Amazon has this week announced an unusual plan to get independent booksellers to sell its Kindle devices in store. The plan is simple: if a store sells a Kindle to a customer, they get 10% of anything that customer spends on books for said Kindle in the future. May seem like a bright idea, right? A cosy win-win sort of deal, perhaps. But in reality, the announcement has been met with cynicism and criticism from all quarters in the press, with Amazon being accused of sending in a ‘Trojan horse’ to kill off what’s left of its struggling competitors.

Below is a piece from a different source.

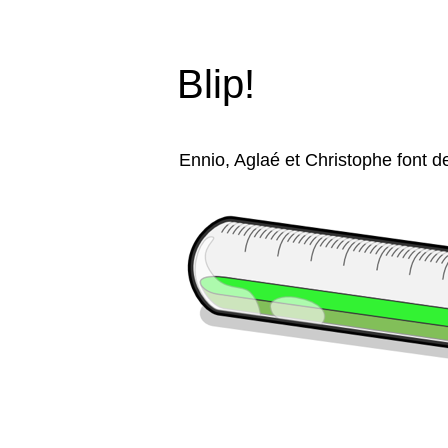
Blip!
Ennio, Aglaé et Christophe font de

The problem is obvious: if an independent book store sells a Kindle to a customer, that’s a customer they’ll likely never see again, and if they hadn’t sold that customer a Kindle in the first place then they’d be getting nearer to 100% from future sales of books to that customer, instead of a meagre 10% consolation from the very company on the warpath causing their demise.

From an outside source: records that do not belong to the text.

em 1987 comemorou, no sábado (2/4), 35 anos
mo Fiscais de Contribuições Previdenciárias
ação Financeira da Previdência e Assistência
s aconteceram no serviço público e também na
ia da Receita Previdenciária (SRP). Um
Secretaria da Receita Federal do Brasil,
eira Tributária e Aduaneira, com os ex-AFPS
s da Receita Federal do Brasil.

Amazon’s plan, though, will be all too tempting for indie book stores that are already strapped for cash and struggling to be more than a niche on the high street. A guaranteed 10% of potentially thousands of books may just be enough to keep some stores alive and providing for those who’ve stayed true to the paperback.

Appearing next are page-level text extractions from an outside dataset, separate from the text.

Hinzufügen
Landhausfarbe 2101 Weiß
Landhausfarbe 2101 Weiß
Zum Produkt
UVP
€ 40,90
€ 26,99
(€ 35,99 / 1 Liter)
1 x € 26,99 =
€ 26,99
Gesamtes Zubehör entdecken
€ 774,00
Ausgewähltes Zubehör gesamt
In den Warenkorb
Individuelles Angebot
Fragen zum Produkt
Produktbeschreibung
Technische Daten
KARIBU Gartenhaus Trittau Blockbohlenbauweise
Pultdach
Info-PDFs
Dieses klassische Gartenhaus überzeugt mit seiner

There’s two ways of looking at it: number one is that a customer buying a Kindle would be buying a Kindle, whether it’s from Amazon’s or their local book store, so the little guy may as well make a quick and easy buck or two out of a bad situation. Number two is that putting Kindles on shelves in bookstores will introduce e-reading to people who’ve never even considered it: the very customers who fulfil the dwindling niche that has kept these stores alive even this long. The Kindle will become far more of an impulse purchase than it’s ever been before. No prizes for guessing which Amazon is banking on, and no prizes for guessing which the little independently run book store will clutch at straws and hope for.
The truth is, the rise of the e-book is inexorable and inevitable. It happened with music, it happened with movies and it’s happening with books. Even the biggest stores with the best chances, such as HMV and Blockbuster Video have really been helpless in suppressing the immense popularity of the iPod, iTunes and the world of online video.
It’s honestly a sad day, and Amazon is effectively saying, ‘look, you haven’t got a chance so take what you can and run,’ under a thin veil of generosity. HMV selling iPods didn’t help them fight MP3s, and book stores selling Kindles is likely to suffer the same fate, but if it gives them a fighting chance of staying open as long as possible, then maybe it’s an offer worth taking up.